→ **PROBLEM**
In the records below, the line with "Desired result: a" opens the range and the line with "Predict each listed" closes it; print that range exactly and nothing else.

Minified JSON responses
= = = = =

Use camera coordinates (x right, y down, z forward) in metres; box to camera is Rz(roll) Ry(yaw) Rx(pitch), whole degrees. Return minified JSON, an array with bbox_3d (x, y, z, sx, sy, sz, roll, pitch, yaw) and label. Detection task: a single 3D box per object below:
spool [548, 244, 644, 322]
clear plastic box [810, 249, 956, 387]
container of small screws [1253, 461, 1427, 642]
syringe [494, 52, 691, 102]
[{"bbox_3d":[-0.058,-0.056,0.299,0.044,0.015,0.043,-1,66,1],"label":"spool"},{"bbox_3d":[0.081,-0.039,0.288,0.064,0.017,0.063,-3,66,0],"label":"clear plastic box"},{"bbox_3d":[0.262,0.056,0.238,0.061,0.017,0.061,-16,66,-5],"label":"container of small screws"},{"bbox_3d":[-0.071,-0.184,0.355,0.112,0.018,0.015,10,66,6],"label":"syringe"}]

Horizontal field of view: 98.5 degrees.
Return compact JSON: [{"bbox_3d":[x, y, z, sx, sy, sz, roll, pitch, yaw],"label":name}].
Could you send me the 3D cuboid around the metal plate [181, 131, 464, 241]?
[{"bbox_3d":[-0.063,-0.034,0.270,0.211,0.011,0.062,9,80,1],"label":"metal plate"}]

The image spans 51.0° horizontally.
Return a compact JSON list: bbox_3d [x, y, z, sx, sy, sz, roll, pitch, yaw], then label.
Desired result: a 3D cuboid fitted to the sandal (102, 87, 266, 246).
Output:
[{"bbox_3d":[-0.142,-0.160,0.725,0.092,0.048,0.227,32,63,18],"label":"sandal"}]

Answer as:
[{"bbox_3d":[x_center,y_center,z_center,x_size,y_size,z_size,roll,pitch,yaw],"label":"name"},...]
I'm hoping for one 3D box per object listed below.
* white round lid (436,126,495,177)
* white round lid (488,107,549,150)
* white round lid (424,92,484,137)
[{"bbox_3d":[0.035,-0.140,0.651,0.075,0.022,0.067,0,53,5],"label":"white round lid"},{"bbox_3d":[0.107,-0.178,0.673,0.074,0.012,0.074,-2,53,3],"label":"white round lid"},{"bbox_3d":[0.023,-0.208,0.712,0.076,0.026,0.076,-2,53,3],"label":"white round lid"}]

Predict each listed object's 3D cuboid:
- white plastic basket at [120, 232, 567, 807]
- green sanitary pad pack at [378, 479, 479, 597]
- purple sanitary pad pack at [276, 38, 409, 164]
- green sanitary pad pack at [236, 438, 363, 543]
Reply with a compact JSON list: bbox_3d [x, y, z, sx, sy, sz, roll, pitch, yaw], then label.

= = = = =

→ **TASK ANSWER**
Desired result: a 3D cuboid fitted to the sandal (102, 87, 266, 246).
Output:
[{"bbox_3d":[-0.142,-0.160,0.725,0.092,0.048,0.227,32,63,18],"label":"sandal"}]

Answer as:
[{"bbox_3d":[x_center,y_center,z_center,x_size,y_size,z_size,roll,pitch,yaw],"label":"name"},...]
I'm hoping for one 3D box per object listed below.
* white round lid (436,126,495,177)
* white round lid (488,107,549,150)
* white round lid (424,92,484,137)
[{"bbox_3d":[0.035,-0.140,0.651,0.075,0.022,0.067,0,53,5],"label":"white round lid"},{"bbox_3d":[0.107,-0.178,0.673,0.074,0.012,0.074,-2,53,3],"label":"white round lid"},{"bbox_3d":[0.023,-0.208,0.712,0.076,0.026,0.076,-2,53,3],"label":"white round lid"}]

Predict each listed object's 3D cuboid:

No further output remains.